Corte Suprema hackerata da un criminale informatico, ottiene una sentenza di libertà vigilata

Nicholas Moore ha avuto accesso illegalmente alle reti governative, ha rubato dati e si è vantato dei suoi crimini sui social media. Scopri come ha affrontato la giustizia per le sue sfacciate attività di hacking.
Nicholas Moore, un sedicente hacker, è stato condannato alla libertà vigilata per aver violato tre reti governative statunitensi, inclusa la rete della Corte Suprema. Moore, che operava sotto lo pseudonimo di Instagram @ihackedthegovernment, ha utilizzato credenziali di accesso rubate per ottenere un accesso non autorizzato a questi sistemi e ha poi condiviso le informazioni personali delle sue vittime sui social media.
Il Dipartimento di Giustizia ha riferito che Moore ha violato le reti della Corte Suprema, dell'Ufficio esecutivo del Presidente e del Dipartimento della salute e dei servizi umani. Ha ottenuto le credenziali di accesso in vari modi, inclusi attacchi di phishing e altre tattiche di ingegneria sociale, e ha poi sfruttato queste credenziali per infiltrarsi nei sistemi governativi presi di mira.
Dopo aver ottenuto l'accesso a queste reti, Moore si è vantato delle sue imprese su Instagram, pubblicando screenshot e dettagli personali delle sue vittime. Questo comportamento sfacciato è servito solo ad attirare l'attenzione delle forze dell'ordine, che hanno rapidamente avviato un'indagine sulle sue attività.
In una svolta sorprendente degli eventi, Moore non è stato condannato al carcere per i suoi crimini. Invece, ha ricevuto una condanna a tre anni di libertà vigilata, una multa di 10.000 dollari e gli è stato ordinato di risarcire le sue vittime. La sentenza indulgente è stata probabilmente il risultato della collaborazione di Moore con le autorità e della sua volontà di assumersi la responsabilità delle sue azioni.
Il caso evidenzia la crescente minaccia della criminalità informatica e le sfide affrontate dalle forze dell'ordine nell'affrontare tali crimini. Anche se ad alcuni la sentenza può sembrare indulgente, serve a ricordare che l'hacking delle reti governative e il furto di informazioni sensibili possono avere gravi conseguenze, anche se l'autore del reato non rischia la reclusione.

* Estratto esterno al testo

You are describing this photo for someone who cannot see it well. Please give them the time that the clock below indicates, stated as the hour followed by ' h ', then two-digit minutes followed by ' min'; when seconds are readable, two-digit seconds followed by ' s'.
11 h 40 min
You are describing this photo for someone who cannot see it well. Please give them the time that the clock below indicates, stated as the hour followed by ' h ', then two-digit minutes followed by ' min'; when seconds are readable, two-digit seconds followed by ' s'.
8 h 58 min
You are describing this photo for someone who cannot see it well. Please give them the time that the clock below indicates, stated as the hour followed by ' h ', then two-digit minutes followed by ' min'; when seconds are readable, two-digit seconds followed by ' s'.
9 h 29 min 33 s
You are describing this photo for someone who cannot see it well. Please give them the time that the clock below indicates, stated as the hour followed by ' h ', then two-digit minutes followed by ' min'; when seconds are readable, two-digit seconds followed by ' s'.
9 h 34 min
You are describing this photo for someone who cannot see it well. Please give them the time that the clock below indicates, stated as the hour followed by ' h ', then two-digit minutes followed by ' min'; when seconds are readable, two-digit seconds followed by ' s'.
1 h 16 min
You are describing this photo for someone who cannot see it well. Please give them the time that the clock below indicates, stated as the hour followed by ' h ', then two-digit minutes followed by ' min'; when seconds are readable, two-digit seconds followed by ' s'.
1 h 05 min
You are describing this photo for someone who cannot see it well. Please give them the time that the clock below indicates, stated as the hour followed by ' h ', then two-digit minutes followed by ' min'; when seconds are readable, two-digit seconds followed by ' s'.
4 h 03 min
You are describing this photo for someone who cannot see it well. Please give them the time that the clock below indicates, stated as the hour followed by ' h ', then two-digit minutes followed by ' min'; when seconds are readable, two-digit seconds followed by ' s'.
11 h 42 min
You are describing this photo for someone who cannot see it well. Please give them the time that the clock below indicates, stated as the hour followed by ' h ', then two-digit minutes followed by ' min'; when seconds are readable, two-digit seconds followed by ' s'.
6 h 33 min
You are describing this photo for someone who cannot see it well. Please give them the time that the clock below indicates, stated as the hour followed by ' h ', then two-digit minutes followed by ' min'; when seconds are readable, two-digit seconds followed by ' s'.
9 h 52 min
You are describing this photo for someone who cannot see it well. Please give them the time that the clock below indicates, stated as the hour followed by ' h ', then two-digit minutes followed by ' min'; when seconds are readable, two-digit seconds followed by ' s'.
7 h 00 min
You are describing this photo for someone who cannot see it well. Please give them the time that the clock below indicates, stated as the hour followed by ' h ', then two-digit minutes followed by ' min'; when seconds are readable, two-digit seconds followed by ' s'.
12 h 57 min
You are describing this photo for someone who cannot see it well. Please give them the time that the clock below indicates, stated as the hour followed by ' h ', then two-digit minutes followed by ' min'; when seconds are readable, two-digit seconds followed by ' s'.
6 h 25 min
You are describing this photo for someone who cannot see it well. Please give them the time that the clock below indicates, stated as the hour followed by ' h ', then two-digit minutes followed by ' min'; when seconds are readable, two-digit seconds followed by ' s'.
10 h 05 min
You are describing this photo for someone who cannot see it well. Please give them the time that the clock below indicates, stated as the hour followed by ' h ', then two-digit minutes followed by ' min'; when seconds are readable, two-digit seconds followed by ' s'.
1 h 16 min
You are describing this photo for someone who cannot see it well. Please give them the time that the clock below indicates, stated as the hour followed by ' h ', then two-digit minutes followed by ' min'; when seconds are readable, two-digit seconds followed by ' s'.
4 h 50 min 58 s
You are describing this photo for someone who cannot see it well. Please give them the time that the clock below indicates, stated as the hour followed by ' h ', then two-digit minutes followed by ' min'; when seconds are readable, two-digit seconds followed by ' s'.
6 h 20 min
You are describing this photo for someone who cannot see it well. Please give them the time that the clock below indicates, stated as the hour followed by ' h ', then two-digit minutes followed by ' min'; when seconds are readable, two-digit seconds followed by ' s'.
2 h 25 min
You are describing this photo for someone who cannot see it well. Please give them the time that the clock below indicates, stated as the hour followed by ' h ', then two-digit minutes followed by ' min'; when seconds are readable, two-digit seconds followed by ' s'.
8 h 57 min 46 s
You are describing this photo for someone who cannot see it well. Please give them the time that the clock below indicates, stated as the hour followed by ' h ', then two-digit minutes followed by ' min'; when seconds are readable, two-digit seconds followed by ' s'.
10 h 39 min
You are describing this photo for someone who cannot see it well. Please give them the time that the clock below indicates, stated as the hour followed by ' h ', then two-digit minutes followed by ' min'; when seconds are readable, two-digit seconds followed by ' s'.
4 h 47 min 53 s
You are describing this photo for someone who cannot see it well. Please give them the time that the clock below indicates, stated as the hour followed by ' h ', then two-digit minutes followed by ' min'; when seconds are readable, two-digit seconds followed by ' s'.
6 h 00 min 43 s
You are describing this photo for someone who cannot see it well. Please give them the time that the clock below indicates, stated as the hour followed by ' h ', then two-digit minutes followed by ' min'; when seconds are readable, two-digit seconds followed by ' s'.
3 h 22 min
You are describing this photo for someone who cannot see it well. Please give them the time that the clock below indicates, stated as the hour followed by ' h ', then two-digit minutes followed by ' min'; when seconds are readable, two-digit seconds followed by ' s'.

Il Dipartimento di Giustizia ha promesso di continuare i suoi sforzi per combattere la criminalità informatica e proteggere le reti governative dall'accesso non autorizzato. Questo caso funge da monito per coloro che potrebbero essere tentati di impegnarsi in attività simili, sottolineando l'importanza della sicurezza informatica e la necessità di robuste misure di sicurezza per salvaguardare le infrastrutture critiche e i dati sensibili.